_What to do_
Every line below that has the string "this" needs to be copied.

Supplied material Block Start

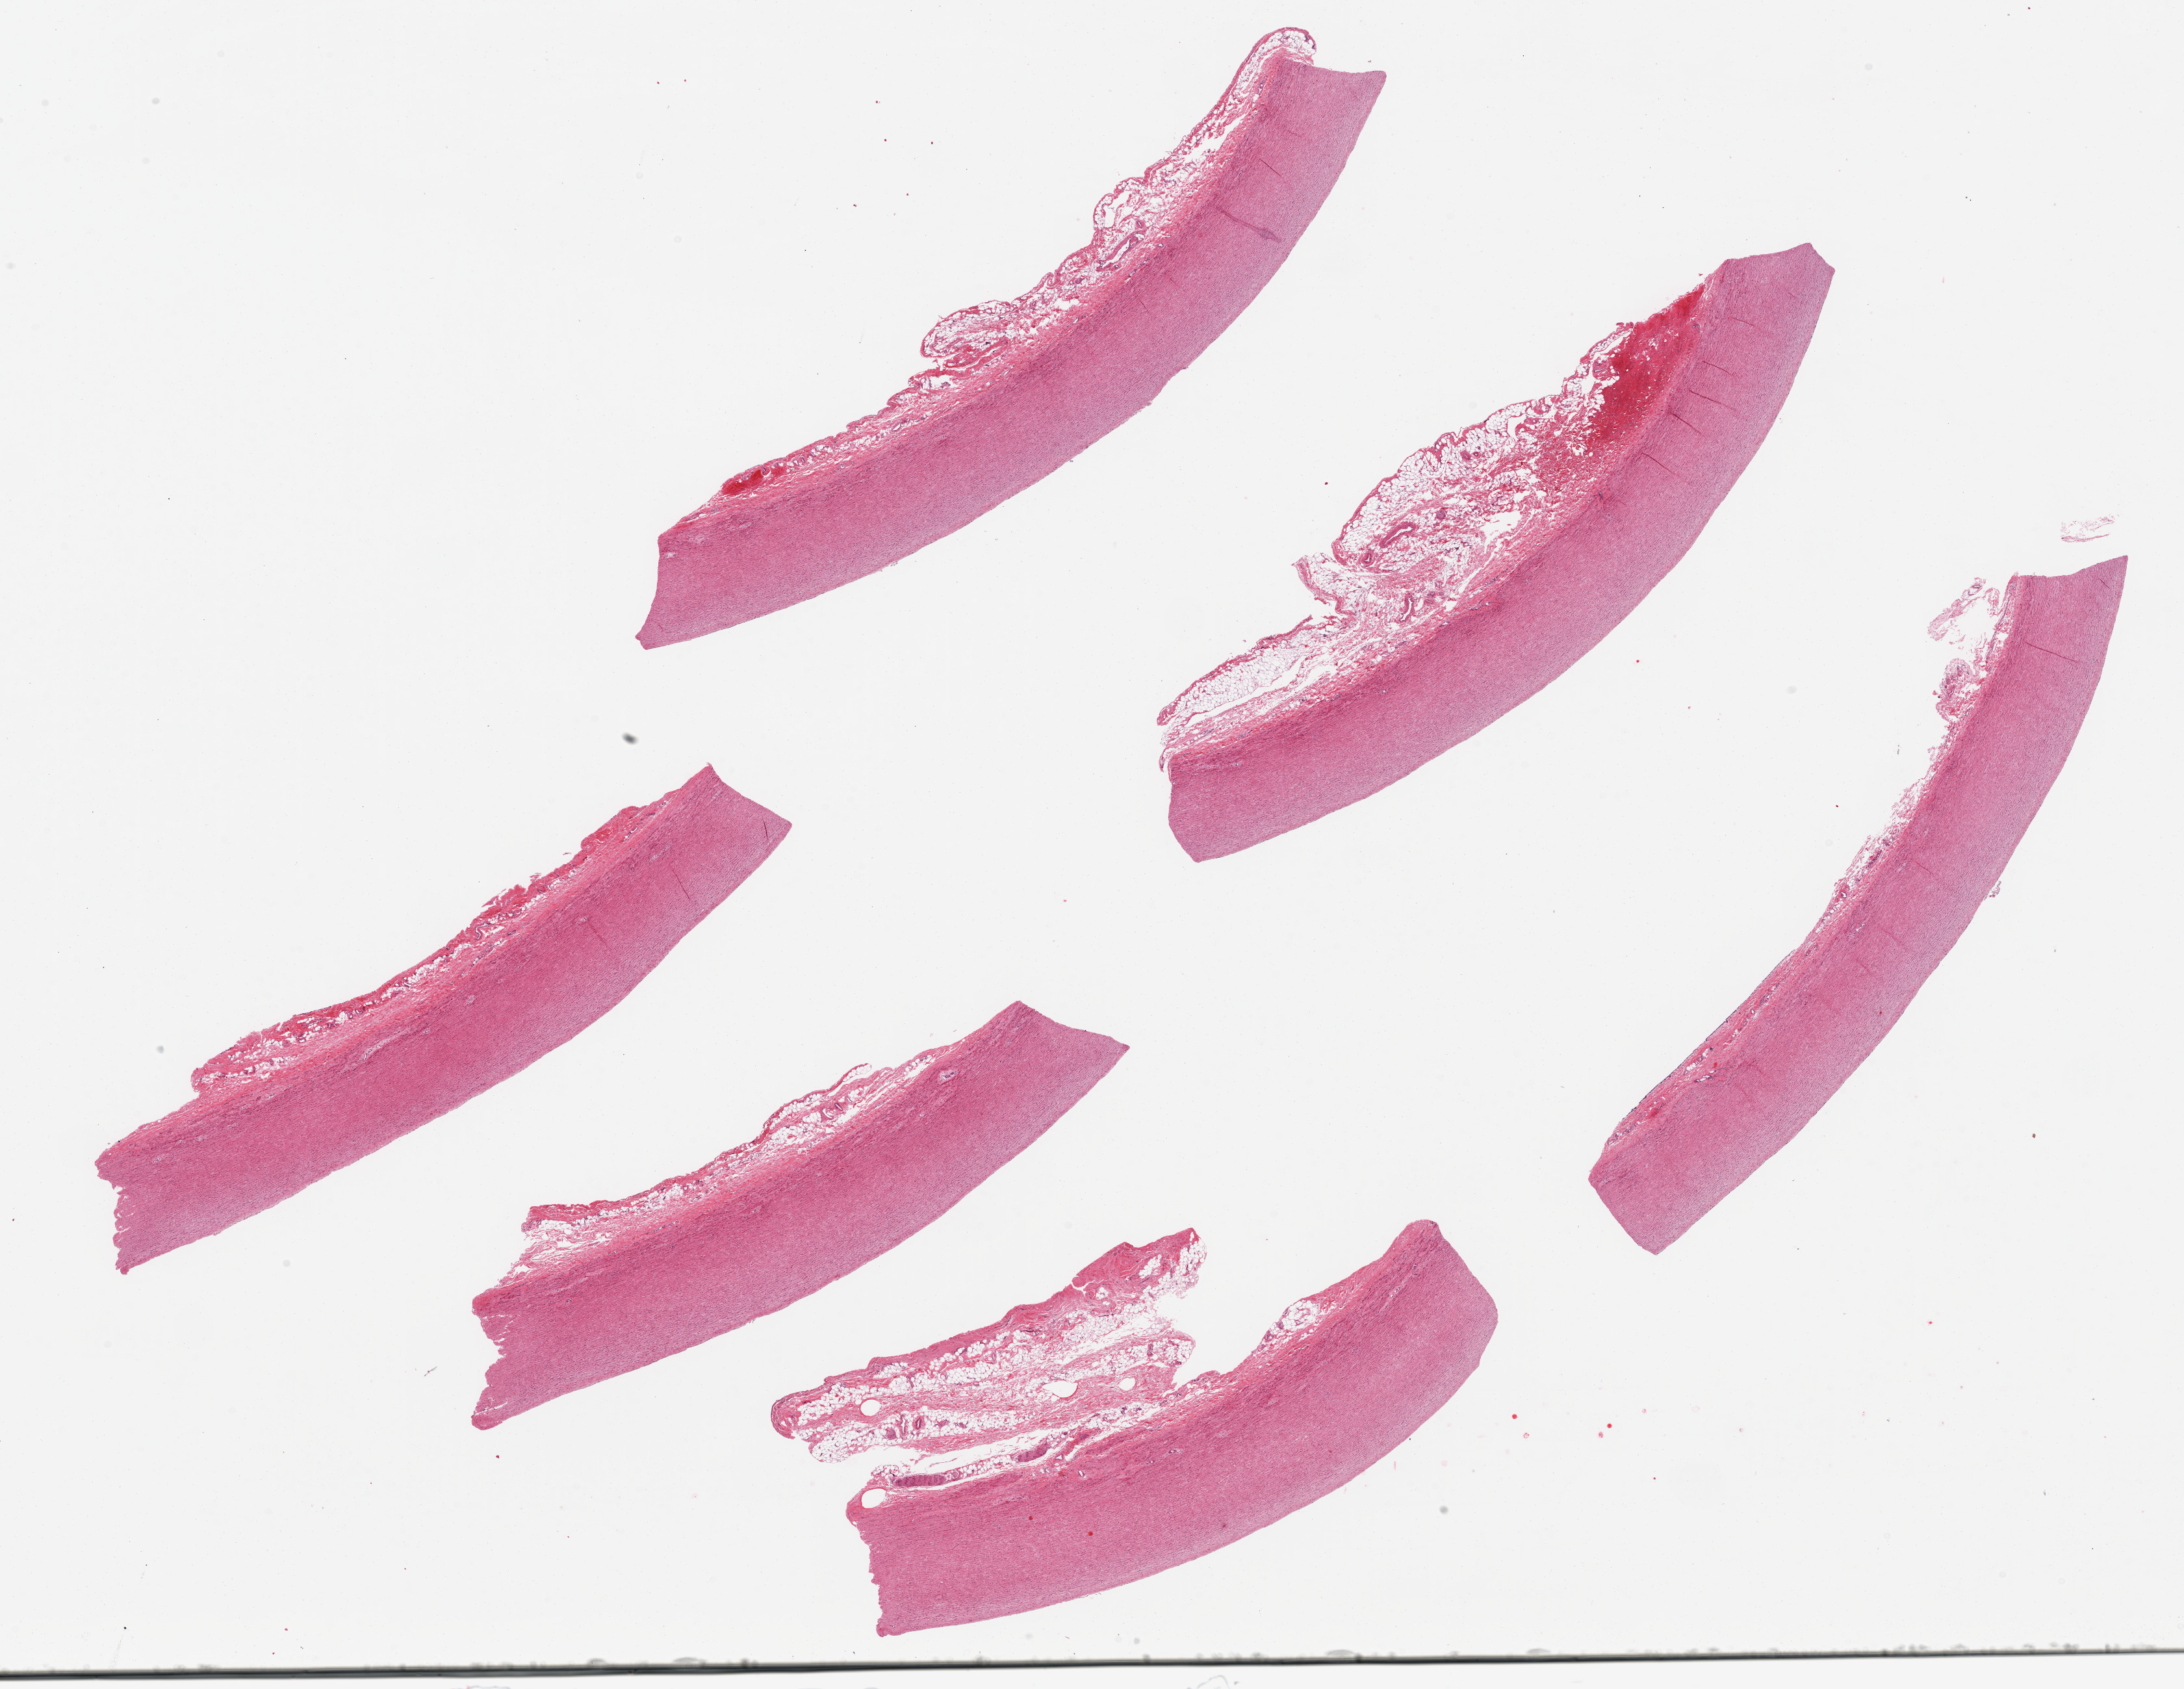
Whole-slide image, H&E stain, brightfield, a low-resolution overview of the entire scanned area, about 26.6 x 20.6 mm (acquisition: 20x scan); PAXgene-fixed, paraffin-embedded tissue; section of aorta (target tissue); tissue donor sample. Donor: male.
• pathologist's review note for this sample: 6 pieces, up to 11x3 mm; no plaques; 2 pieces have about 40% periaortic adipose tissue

Supplied material Block End
Supplied material Block Start

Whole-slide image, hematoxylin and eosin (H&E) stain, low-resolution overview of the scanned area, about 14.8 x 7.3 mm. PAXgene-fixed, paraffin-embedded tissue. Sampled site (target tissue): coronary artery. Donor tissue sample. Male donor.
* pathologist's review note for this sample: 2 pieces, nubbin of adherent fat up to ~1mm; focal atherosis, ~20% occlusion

Supplied material Block End

_Exercise solution_
• pathologist's review note for this sample: 6 pieces, up to 11x3 mm; no plaques; 2 pieces have about 40% periaortic adipose tissue
* pathologist's review note for this sample: 2 pieces, nubbin of adherent fat up to ~1mm; focal atherosis, ~20% occlusion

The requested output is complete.